### Zadanie do wykonania
Skopiuj w całości wpisy z bloga z października 2002 roku, bez wprowadzania jakichkolwiek zmian.

***** Wybrany tekst *****

Archiwum październik 2002, strona 1


paź 23 2002 kolejny dzien...
Komentarze: 3

nudny dzien... siedzialam znowu w domu, nic nie robilam... powinnam sie histy uczyc, jestem glupia i nie umiem sie zorganizowac... pozatym to sie poklocilam z lukaszem, on uwaza ze on ma racje, ja uwazam ze ja, bo to ja mam akurat teraz racje!!! wczoraj gadalm z mackiem, powiedzial ze nie jest do konca pewny kto mu wyslal tego wulgarnego sms'a ale podejrzewa lukasza na 90% ... nie wiem co mam o tym myslec, czasem wolalabym nie wiedziec o niektorych rzeczach... wszystko sie wtedy robi takie skomplikowane jak czlowiek za duzo wie, lukasz powiedzialze moze wpadnie to sobie wszystko wyjasnimy, nie wiem czy cos z tego wyjdzie bo kazde bedzie sie upieralo przy swoim, jak zwykle. obydwoje mamy silne charaktery i... trudno czasem sie dogadac, ale "mysl pozatywnie, bedzie o.k." ;)

moj_blog : :
paź 23 2002 ...i skonczylam!
Komentarze: 4

jestem wykonczona... zrobilam sobie aerobik, jedna piosenka a juz ledwo oddycham ;) ale olac, zaraz mi przejdzie! moje problemy edzystancjalne chyba same zniknely... ja mysle optymistycznie i sie niczym nie przejmuju, zyje sie raz i nie wolno sobie psuc krwi przez jakies male niepowodzenia! tak pozatym to jest do respwanera: 13 comentarzy w tym ze 3 do legiosnity... ladnie to tak neta zasmiecac? ;) nie no zartuje, wiez ze ja zawsze chetnie cie poslucham i z Toba gadam.

***** Zawartość zbioru danych *****

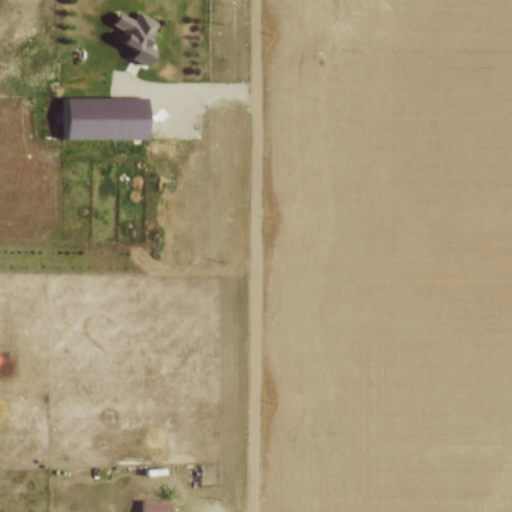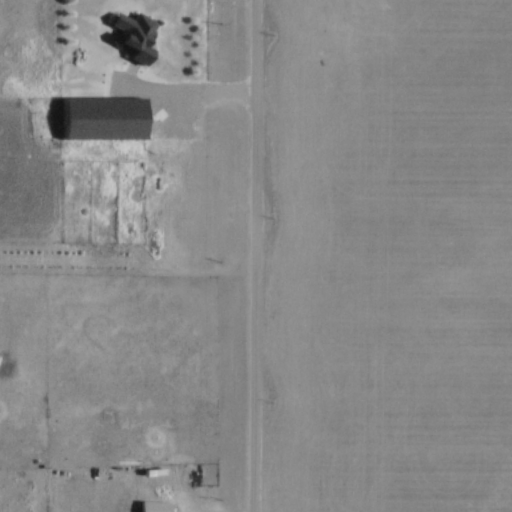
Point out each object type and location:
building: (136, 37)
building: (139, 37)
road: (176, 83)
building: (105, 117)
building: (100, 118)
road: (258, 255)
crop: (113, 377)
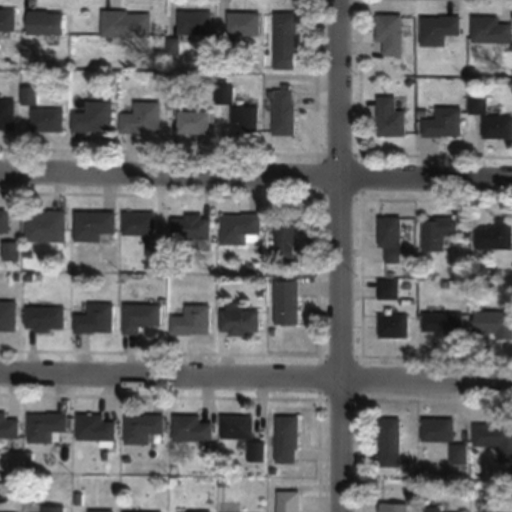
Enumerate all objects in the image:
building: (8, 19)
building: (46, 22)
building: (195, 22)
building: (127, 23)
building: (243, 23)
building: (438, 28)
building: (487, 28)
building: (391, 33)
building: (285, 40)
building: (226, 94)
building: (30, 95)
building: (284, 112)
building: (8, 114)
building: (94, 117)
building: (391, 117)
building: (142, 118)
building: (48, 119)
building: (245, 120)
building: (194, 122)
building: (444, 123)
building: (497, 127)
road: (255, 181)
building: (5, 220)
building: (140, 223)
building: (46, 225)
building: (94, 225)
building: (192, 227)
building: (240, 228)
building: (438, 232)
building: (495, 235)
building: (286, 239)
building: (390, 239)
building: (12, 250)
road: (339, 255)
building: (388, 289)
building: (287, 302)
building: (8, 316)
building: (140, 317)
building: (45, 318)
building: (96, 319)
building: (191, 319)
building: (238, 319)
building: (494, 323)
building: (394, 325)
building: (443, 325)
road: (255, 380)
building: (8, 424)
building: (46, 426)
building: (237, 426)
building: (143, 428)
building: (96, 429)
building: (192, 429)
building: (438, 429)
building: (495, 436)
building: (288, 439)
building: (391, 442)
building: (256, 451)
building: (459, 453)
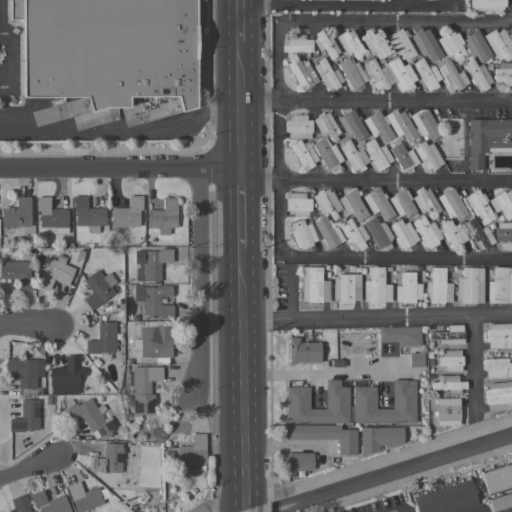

*****
***** Zawartość zbioru danych *****

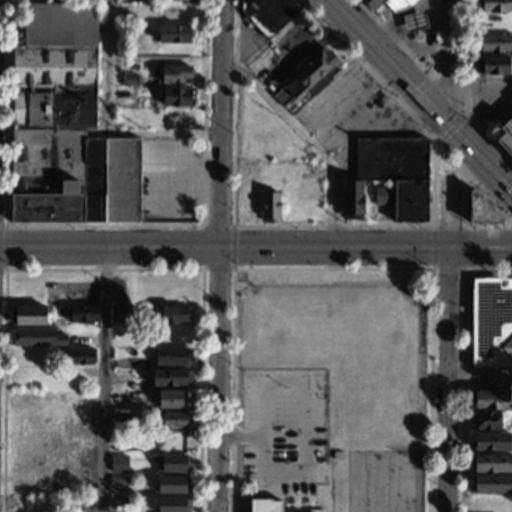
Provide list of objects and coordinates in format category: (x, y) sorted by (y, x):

*****

### Rozwiązanie zadania
Archiwum październik 2002, strona 1


paź 23 2002 kolejny dzien...
Komentarze: 3

nudny dzien... siedzialam znowu w domu, nic nie robilam... powinnam sie histy uczyc, jestem glupia i nie umiem sie zorganizowac... pozatym to sie poklocilam z lukaszem, on uwaza ze on ma racje, ja uwazam ze ja, bo to ja mam akurat teraz racje!!! wczoraj gadalm z mackiem, powiedzial ze nie jest do konca pewny kto mu wyslal tego wulgarnego sms'a ale podejrzewa lukasza na 90% ... nie wiem co mam o tym myslec, czasem wolalabym nie wiedziec o niektorych rzeczach... wszystko sie wtedy robi takie skomplikowane jak czlowiek za duzo wie, lukasz powiedzialze moze wpadnie to sobie wszystko wyjasnimy, nie wiem czy cos z tego wyjdzie bo kazde bedzie sie upieralo przy swoim, jak zwykle. obydwoje mamy silne charaktery i... trudno czasem sie dogadac, ale "mysl pozatywnie, bedzie o.k." ;)

moj_blog : :
paź 23 2002 ...i skonczylam!
Komentarze: 4

jestem wykonczona... zrobilam sobie aerobik, jedna piosenka a juz ledwo oddycham ;) ale olac, zaraz mi przejdzie! moje problemy edzystancjalne chyba same zniknely... ja mysle optymistycznie i sie niczym nie przejmuju, zyje sie raz i nie wolno sobie psuc krwi przez jakies male niepowodzenia! tak pozatym to jest do respwanera: 13 comentarzy w tym ze 3 do legiosnity... ladnie to tak neta zasmiecac? ;) nie no zartuje, wiez ze ja zawsze chetnie cie poslucham i z Toba gadam.